ENEM 2017 - Desafios para a formação educacional de surdos no Brasil
Enviada em 06/11/2017
O sociólogo Augosto Comte compara a sociedade com um organismo vivo. Assim como um organismo, as partes que o constituem são interdependentes; se uma falha, todas as outras são prejudicadas. Baseando-se nessa teoria, convém discutir os desafios para a formação educacional de surdos no Brasil, já que a não inserção deles no ensino compromete a equidade do corpo social.

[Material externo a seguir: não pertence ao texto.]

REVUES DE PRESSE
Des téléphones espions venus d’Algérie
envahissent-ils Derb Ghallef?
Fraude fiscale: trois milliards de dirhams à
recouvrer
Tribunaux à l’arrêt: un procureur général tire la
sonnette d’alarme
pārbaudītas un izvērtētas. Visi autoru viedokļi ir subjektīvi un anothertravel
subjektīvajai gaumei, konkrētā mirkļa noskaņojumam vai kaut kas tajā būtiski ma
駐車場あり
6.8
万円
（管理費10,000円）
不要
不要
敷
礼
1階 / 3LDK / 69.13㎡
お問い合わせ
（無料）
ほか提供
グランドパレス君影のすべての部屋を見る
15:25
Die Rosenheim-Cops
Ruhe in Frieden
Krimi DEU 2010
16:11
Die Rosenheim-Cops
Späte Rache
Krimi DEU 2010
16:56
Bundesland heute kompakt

Nesse sentido, a má qualificação de professores e a insuficiente tecnologia para o aprendizado dessa população representam justificativas fundamentais para essa problemática.

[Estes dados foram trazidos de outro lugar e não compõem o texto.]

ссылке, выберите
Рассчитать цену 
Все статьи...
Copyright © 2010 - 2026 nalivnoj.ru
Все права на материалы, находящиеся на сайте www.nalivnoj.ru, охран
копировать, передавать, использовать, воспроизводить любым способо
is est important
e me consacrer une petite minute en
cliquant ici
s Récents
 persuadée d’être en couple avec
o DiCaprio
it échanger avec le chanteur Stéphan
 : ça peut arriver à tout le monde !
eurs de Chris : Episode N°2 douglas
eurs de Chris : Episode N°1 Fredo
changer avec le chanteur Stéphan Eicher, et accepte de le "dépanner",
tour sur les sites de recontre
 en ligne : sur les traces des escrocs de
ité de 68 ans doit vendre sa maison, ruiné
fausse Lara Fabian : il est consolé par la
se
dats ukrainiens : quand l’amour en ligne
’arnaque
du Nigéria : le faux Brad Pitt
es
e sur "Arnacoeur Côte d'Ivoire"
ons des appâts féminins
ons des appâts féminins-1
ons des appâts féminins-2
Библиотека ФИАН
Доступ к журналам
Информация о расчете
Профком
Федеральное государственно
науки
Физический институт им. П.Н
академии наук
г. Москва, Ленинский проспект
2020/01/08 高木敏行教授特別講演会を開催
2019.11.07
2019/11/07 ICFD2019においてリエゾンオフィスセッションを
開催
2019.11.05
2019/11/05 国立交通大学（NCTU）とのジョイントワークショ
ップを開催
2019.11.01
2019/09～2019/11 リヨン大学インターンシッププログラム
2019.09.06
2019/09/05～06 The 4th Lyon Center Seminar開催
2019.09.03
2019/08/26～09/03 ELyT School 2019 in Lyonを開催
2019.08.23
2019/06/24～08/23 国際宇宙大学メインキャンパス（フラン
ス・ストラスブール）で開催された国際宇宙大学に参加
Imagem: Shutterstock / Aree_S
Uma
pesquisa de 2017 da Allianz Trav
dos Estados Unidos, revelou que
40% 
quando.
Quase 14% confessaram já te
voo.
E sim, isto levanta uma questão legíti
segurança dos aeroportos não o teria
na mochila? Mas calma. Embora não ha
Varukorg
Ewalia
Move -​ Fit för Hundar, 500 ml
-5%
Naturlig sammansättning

De início, é lícito observar o desinteresse das pessoas em graduações de licenciatura, a baixa especialização dos professores e o fechamento de inúmeros cursos de formação de educadores no Brasil. Frente a isso, os deficientes auditivos encontram dificuldades ao ingressarem em escolas de ensino básico, fundamental e superior por não obterem professores capacitados a lhes ensinar libras ou Sistema Braille. Com isso, ocorre uma segregação da população surda, uma vez que não é fornecido a eles um ensino equivalente as suas necessidades. Logo, como consequência de uma educação de baixa qualidade aos surdos, eles são segregados do mercado de trabalho, fato que contribui para o aumento da discriminação, bem como exclui pessoas com grande potencial cognitivo da educação.

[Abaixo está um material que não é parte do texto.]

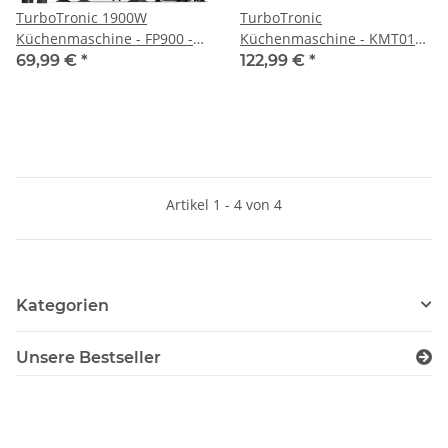
TurboTronic 1900W
TurboTronic
Küchenmaschine - FP900 -
Küchenmaschine - KMT015 -
3L, Food Processor mit
6,5L Rühr- & Knetmaschine,
69,99 €
*
122,99 €
*
Standmixer Behälter 1,5L
1200W, Multifunktion,
Glaskaraffe Raspelscheiben
stufenlose Geschwindigkeit,
Zitruspresse Zerkleinerer
Timer, Edelstahlschüssel
Eiscrusher Power
Artikel 1 - 4 von 4
Kategorien
Unsere Bestseller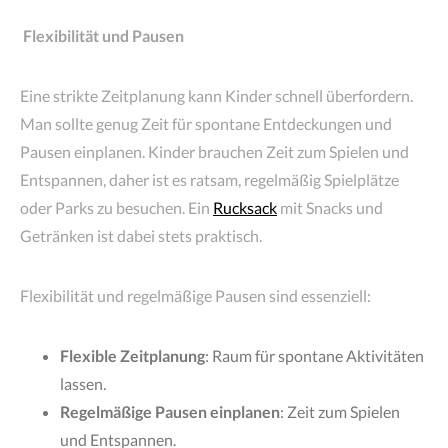
Flexibilität und Pausen
Eine strikte Zeitplanung kann Kinder schnell überfordern.
Man sollte genug Zeit für spontane Entdeckungen und
Pausen einplanen. Kinder brauchen Zeit zum Spielen und
Entspannen, daher ist es ratsam, regelmäßig Spielplätze
oder Parks zu besuchen. Ein
Rucksack
mit Snacks und
Getränken ist dabei stets praktisch.
Flexibilität und regelmäßige Pausen sind essenziell:
Flexible Zeitplanung
: Raum für spontane Aktivitäten
lassen.
Regelmäßige Pausen einplanen
: Zeit zum Spielen
und Entspannen.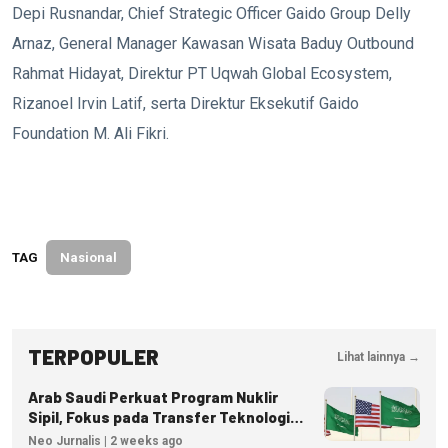
Depi Rusnandar, Chief Strategic Officer Gaido Group Delly
Arnaz, General Manager Kawasan Wisata Baduy Outbound
Rahmat Hidayat, Direktur PT Uqwah Global Ecosystem,
Rizanoel Irvin Latif, serta Direktur Eksekutif Gaido
Foundation M. Ali Fikri.
TAG
Nasional
TERPOPULER
Lihat lainnya →
Arab Saudi Perkuat Program Nuklir
Sipil, Fokus pada Transfer Teknologi
dan Kedaulatan Energi
Neo Jurnalis | 2 weeks ago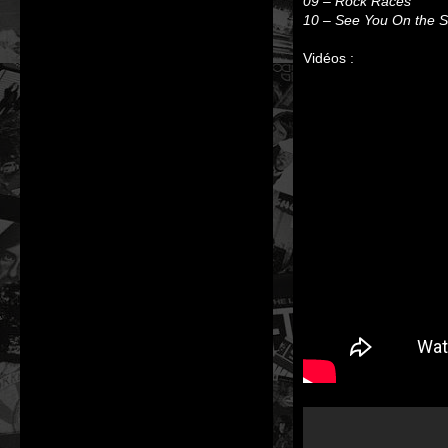
09 – Rock Races
10 – See You On the S
Vidéos :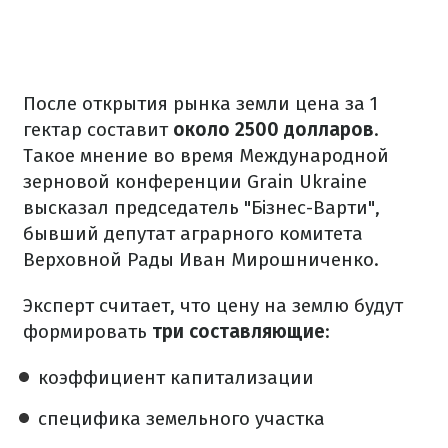
После открытия рынка земли цена за 1
гектар составит
около 2500 долларов
.
Такое мнение во время Международной
зерновой конференции Grain Ukraine
высказал председатель "Бізнес-Варти",
бывший депутат аграрного комитета
Верховной Рады Иван Мирошниченко.
Эксперт считает, что цену на землю будут
формировать
три составляющие
:
коэффициент капитализации
специфика земельного участка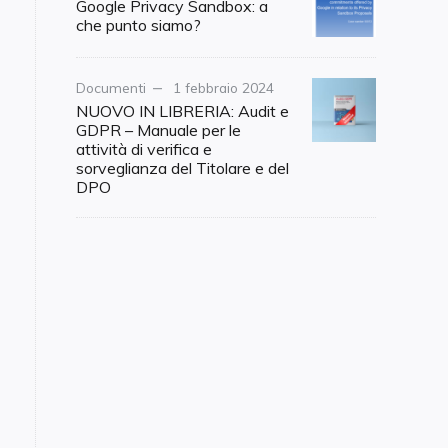
on
Google Privacy Sandbox: a
che punto siamo?
Category
Documenti
Posted
1 febbraio 2024
on
NUOVO IN LIBRERIA: Audit e
GDPR – Manuale per le
attività di verifica e
sorveglianza del Titolare e del
DPO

Em segundo lugar, o Brasil é um país que tem desenvolvido sua tecnologia nos últimos anos e, com isso, melhorou o sistema agroexportador e setores de pesquisa, como na saúde. Esse cenário evolutivo também deveria ser aproveitado para aprimorar programas digitais, como tradutores de voz, em escolas e universidades a fim de promover uma inserção justa e igualitária dos surdos no sistema de ensino. Nessa perspectiva, consoante o filósofo Henry Thoureau, o desenvolvimento de uma sociedade está diretamente relacionado a qualificação educacional de sua população. Assim, com a difusão da tecnologia, muitos deficientes auditivos podem estar em sala de aula, fato que contribui diretamente para reduzir a desigualdade social do país, pois, isso evitaria que essa minoria dependesse de seus familiares economicamente ou se tornassem pedintes ou mendigos em centros urbanos, muito comum no contexto brasileiro atual.
Com a finalidade de promover uma formação justa e igualitária aos surdos, é necessário o Estado e a iniciativa privada, como universidades, investirem na qualificação dos professores para eles terem condições de ensinar qualquer tipo de aluno, deficiente ou não. Tal ação pode ser realizada por meio de intercâmbios para países que já possuem um ensino inclusivo, como na Europa e, assim, educadores que aprendam a utilizar e a desenvolver uma educação e uma tecnologia inclusiva. A execução dessa ação contribuirá para que a maioria de surdos brasileiros consigam melhor formação educacional.